DIRECTIONS
Print every line below exactly as written, but leave the pictures behind.

DATA SHOWN
◆ ◆ ◆ ◆

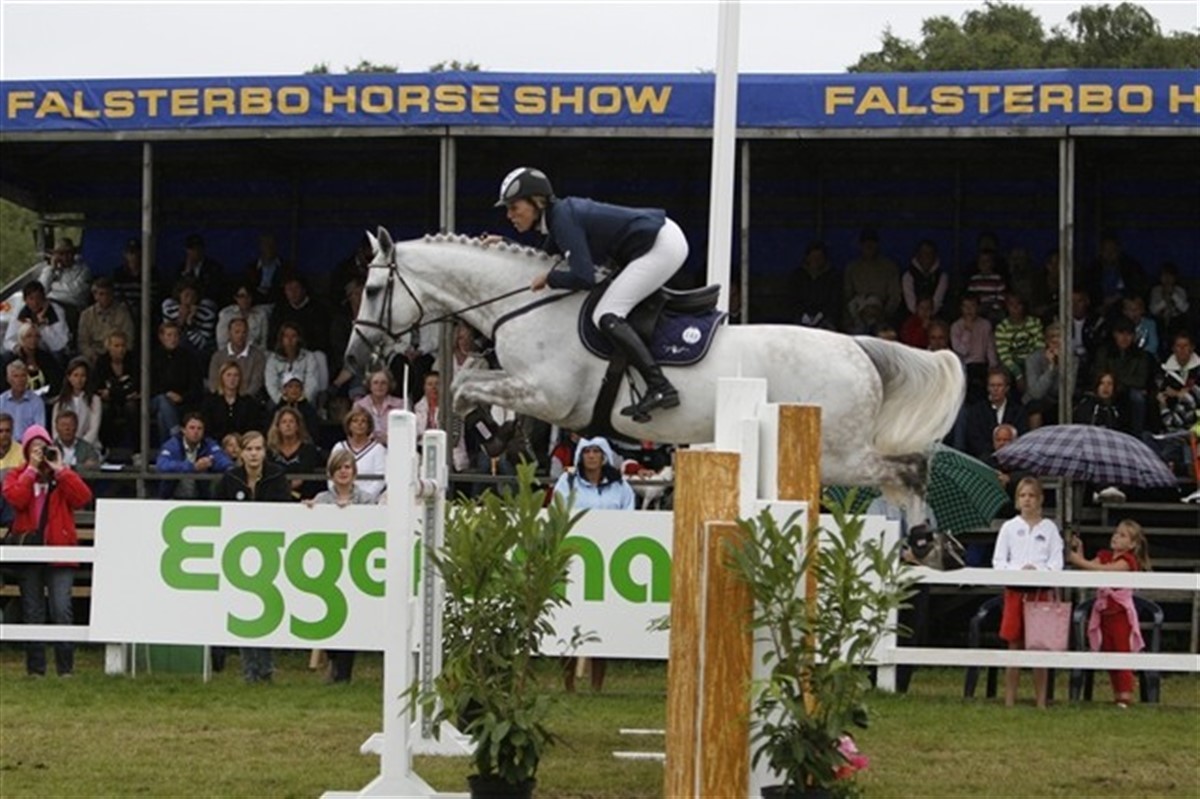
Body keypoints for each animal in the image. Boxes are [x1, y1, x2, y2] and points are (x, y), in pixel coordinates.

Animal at [346, 227, 965, 508]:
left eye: (373, 290)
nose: (353, 357)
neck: (529, 302)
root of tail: (859, 349)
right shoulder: (536, 392)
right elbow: (477, 380)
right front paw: (500, 439)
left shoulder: (549, 394)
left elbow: (468, 385)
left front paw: (483, 434)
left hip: (838, 454)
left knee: (906, 468)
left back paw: (928, 543)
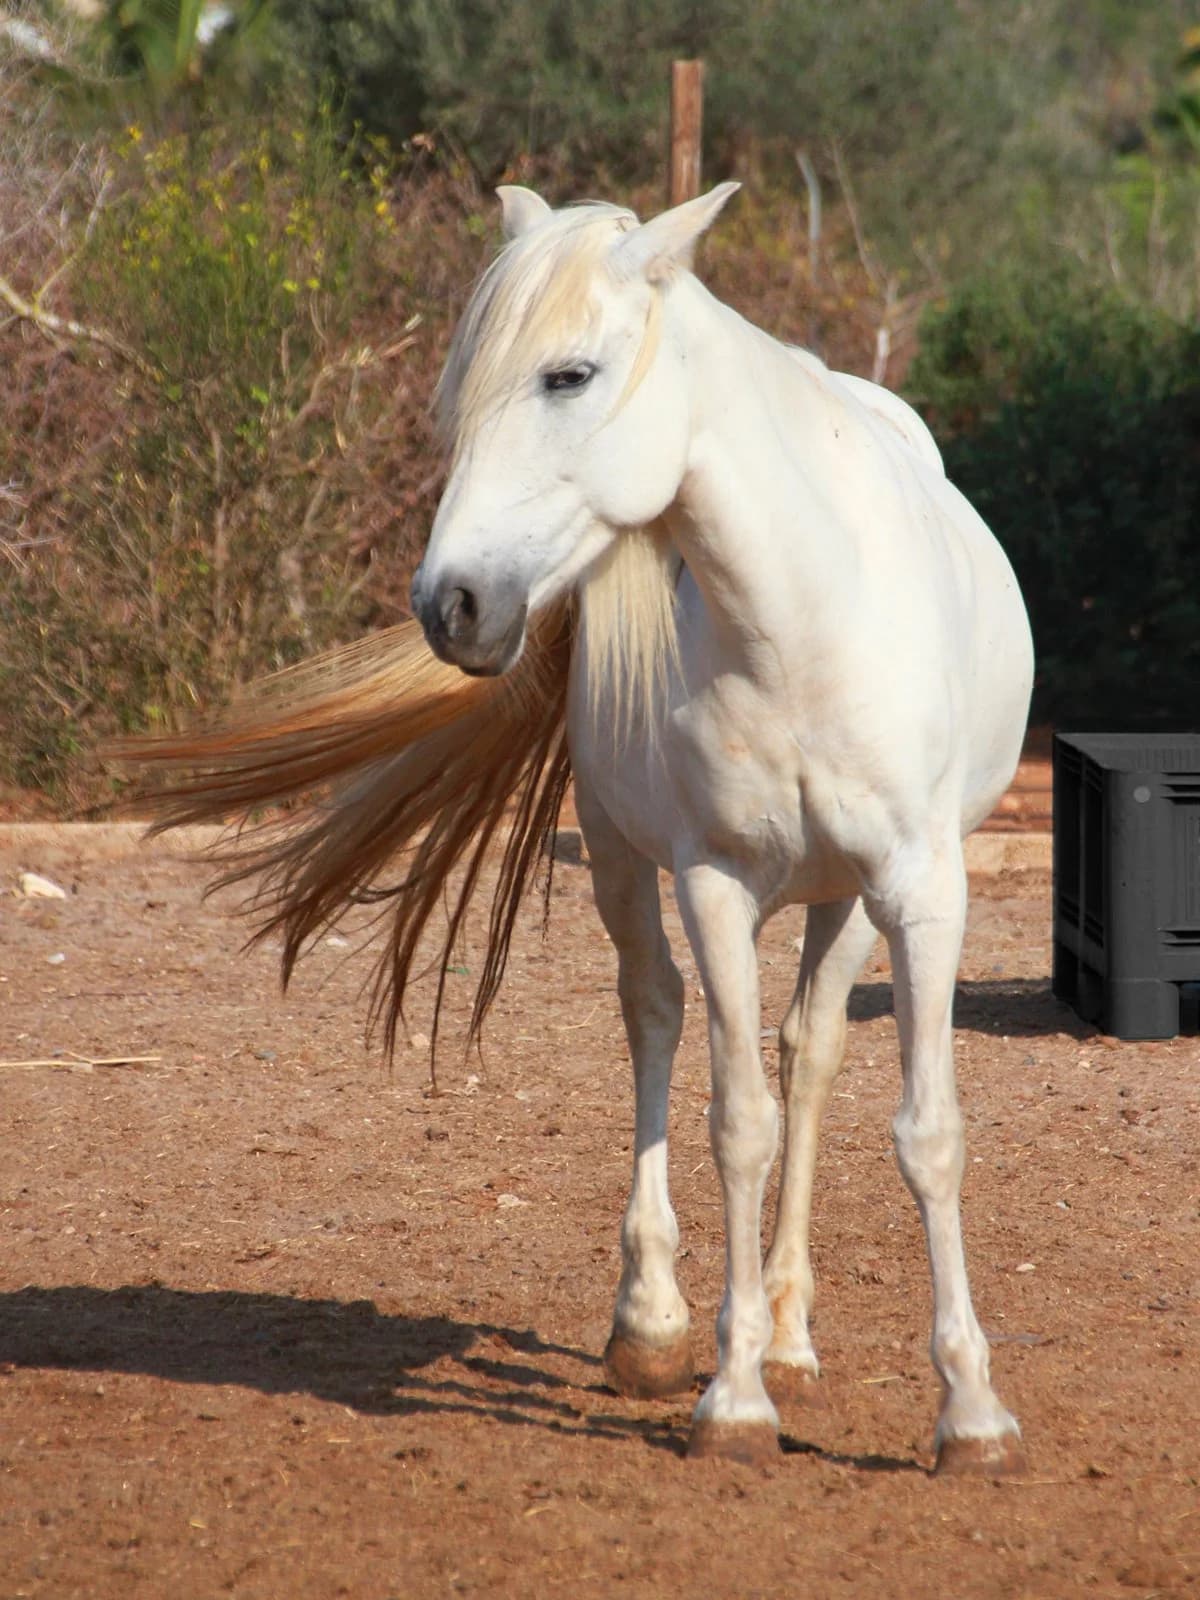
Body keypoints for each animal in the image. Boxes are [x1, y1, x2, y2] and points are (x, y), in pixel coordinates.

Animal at [130, 181, 1034, 1473]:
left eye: (568, 374)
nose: (450, 604)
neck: (803, 618)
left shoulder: (921, 888)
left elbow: (926, 1131)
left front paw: (970, 1411)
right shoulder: (714, 882)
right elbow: (736, 1122)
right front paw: (731, 1398)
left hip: (848, 903)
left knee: (811, 1051)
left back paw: (795, 1337)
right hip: (621, 854)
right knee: (656, 1017)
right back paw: (654, 1326)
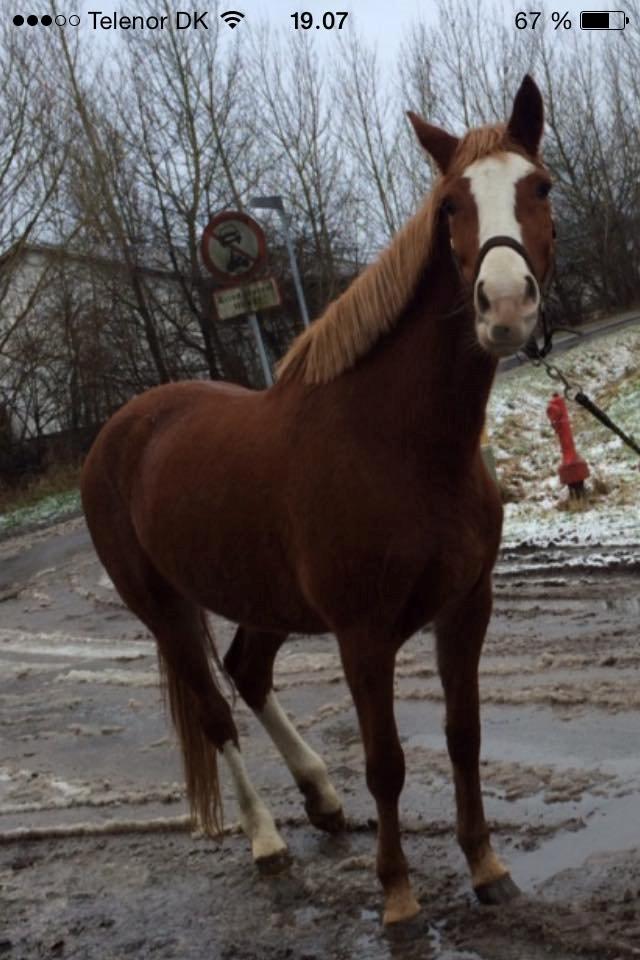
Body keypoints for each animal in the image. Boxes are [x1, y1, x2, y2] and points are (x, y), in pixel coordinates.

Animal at [82, 75, 556, 924]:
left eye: (541, 186)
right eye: (450, 206)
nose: (504, 307)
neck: (401, 445)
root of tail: (118, 433)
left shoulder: (467, 606)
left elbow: (463, 735)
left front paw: (485, 865)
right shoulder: (362, 635)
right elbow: (388, 761)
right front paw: (397, 895)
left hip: (261, 597)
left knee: (247, 671)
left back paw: (321, 797)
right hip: (164, 610)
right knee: (212, 709)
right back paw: (267, 840)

◆ ◆ ◆ ◆

EXERCISE RESULT
Body keypoints for each animal in the image. Boxes are [x1, y1, x2, y2] and points are (x, y), in pixel coordinates.

Animal at [346, 227, 965, 508]:
left eye: (373, 290)
nose: (353, 357)
neck: (529, 302)
root of tail: (859, 349)
right shoulder: (536, 392)
right elbow: (477, 380)
right front paw: (500, 439)
left shoulder: (549, 394)
left elbow: (468, 385)
left front paw: (483, 434)
left hip: (838, 454)
left knee: (906, 468)
left back paw: (928, 543)
Body keypoints for each animal in the image. Boxes are [x1, y1, x2, y2] and points are (x, y), in pixel coordinates.

Animal at [130, 181, 1034, 1473]:
left eye: (568, 374)
nose: (450, 604)
neck: (803, 618)
left shoulder: (921, 888)
left elbow: (926, 1131)
left front paw: (970, 1411)
right shoulder: (714, 882)
right elbow: (736, 1122)
right front paw: (731, 1398)
left hip: (848, 903)
left knee: (811, 1051)
left back paw: (795, 1337)
right hip: (621, 854)
right knee: (656, 1017)
right back paw: (654, 1326)
Body keypoints for each animal in the image. Boxes are [x1, y1, x2, y2] and points are (x, y), in pixel coordinates.

Animal at [82, 75, 556, 924]:
left eye: (541, 186)
right eye: (450, 206)
nose: (504, 307)
neck: (401, 445)
root of tail: (118, 433)
left shoulder: (467, 606)
left elbow: (463, 735)
left front paw: (485, 865)
right shoulder: (362, 635)
right elbow: (388, 761)
right front paw: (397, 895)
left hip: (261, 597)
left knee: (247, 671)
left back paw: (321, 797)
right hip: (164, 610)
right knee: (212, 709)
right back paw: (267, 840)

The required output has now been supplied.